Two weeks later Sauberzweig prepared a character sketch of the average Bosnian volunteer: "The Bosnian is a very good soldier. His strength lies in the use of terrain and in close combat." He was therefore very distressed by the Villefranche-de-Rouergue mutiny on 17 September, and immediately ordered the disarming of all non-German personnel and martial law. The local Mayor was arrested during the fracas but Sauberzweig ordered his prompt release. Ultimately 825 "dark elements" as Sauberzweig called them, were removed from the Division permanently. However, this and a falling off in recruitment led to staff problems, and he was constantly complaining to the SS personnel office in Berlin about his urgent need for battalion commanders. On 1 October 1943, Karl-Gustav Sauberzweig was promoted to the rank of SS Brigadeführer and Generalmajor of Waffen SS.

Record excerpts →

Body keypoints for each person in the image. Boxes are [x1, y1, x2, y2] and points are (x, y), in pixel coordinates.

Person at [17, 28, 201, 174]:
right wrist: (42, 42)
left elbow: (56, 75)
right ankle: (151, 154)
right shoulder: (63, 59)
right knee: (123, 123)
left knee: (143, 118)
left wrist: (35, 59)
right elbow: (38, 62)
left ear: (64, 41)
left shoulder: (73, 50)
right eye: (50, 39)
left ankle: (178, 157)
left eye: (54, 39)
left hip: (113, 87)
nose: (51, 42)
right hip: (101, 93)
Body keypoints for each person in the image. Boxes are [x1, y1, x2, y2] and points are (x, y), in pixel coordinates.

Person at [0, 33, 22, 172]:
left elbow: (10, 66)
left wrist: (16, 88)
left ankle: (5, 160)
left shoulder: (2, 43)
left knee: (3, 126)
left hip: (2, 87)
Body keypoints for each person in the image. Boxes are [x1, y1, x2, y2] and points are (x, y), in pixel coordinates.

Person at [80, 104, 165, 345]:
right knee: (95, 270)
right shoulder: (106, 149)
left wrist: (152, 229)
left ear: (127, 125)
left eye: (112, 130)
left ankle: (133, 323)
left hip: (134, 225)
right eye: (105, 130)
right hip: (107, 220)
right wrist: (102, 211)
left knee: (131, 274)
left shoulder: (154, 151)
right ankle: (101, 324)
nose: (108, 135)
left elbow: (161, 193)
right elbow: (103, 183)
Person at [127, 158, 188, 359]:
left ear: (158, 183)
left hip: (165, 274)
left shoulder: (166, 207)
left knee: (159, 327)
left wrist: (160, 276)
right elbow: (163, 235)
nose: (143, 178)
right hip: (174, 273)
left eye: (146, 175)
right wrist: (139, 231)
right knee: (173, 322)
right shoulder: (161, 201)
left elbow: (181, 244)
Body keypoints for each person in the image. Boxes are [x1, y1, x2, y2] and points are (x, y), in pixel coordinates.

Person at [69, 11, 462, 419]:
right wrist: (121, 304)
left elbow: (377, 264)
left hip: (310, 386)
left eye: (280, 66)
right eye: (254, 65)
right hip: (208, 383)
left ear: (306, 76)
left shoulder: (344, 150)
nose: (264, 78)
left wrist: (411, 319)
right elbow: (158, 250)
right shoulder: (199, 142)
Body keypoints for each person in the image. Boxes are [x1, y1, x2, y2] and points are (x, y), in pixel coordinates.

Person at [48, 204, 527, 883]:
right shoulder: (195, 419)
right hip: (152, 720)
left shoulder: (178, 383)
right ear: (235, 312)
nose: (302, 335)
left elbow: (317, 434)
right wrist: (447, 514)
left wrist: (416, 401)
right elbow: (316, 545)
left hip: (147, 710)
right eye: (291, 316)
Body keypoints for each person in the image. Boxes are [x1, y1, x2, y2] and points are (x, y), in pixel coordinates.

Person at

---

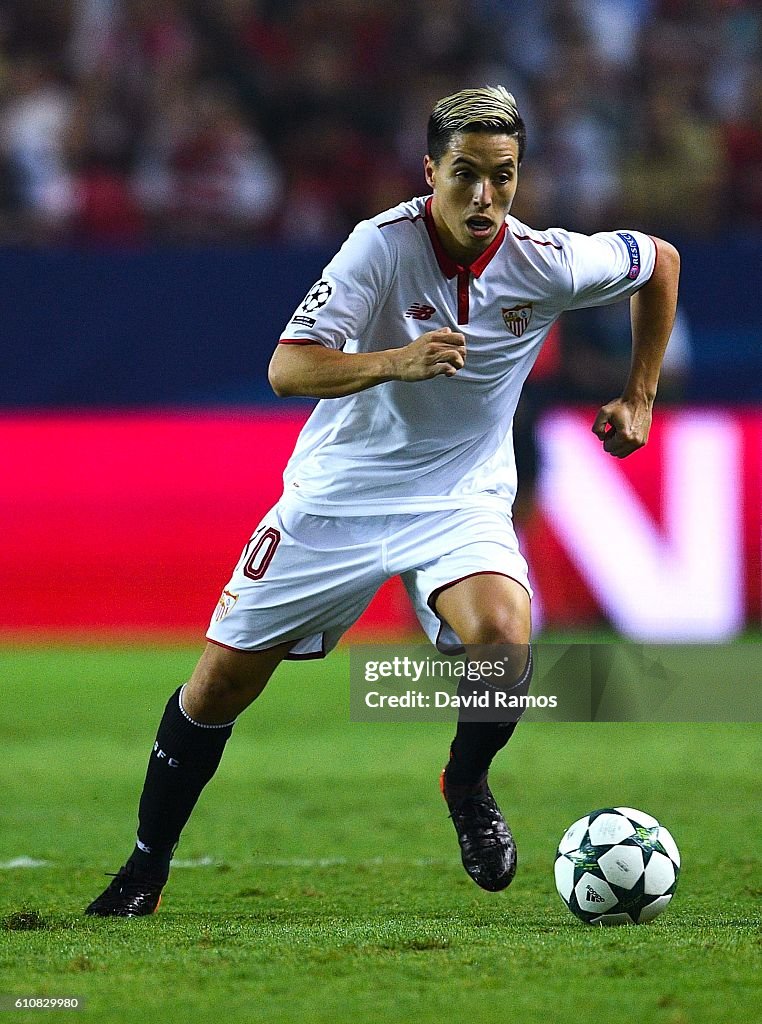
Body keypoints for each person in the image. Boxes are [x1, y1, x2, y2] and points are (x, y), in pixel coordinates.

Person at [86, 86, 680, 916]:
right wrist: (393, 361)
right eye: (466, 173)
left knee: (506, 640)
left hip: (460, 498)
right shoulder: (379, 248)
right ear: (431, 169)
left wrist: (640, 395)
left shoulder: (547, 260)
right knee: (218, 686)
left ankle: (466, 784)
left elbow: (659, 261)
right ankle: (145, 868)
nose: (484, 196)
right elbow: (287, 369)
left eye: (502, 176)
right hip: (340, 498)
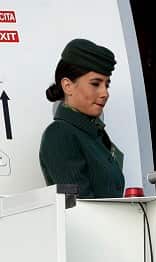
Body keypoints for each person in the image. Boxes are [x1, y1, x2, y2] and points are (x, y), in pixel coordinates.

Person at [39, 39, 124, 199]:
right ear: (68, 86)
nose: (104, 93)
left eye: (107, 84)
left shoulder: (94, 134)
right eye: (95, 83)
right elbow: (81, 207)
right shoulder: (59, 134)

Your task →
Copy the stretch from "Two weeks later" through "of Waffen SS." in the text on Sauberzweig, substituting "revolt" for "mutiny" wherever it occurs.

Exercise answer →
Two weeks later Sauberzweig prepared a character sketch of the average Bosnian volunteer: "The Bosnian is a very good soldier. His strength lies in the use of terrain and in close combat." He was therefore very distressed by the Villefranche-de-Rouergue revolt on 17 September, and immediately ordered the disarming of all non-German personnel and martial law. The local Mayor was arrested during the fracas but Sauberzweig ordered his prompt release. Ultimately 825 "dark elements" as Sauberzweig called them, were removed from the Division permanently. However, this and a falling off in recruitment led to staff problems, and he was constantly complaining to the SS personnel office in Berlin about his urgent need for battalion commanders. On 1 October 1943, Karl-Gustav Sauberzweig was promoted to the rank of SS Brigadeführer and Generalmajor of Waffen SS.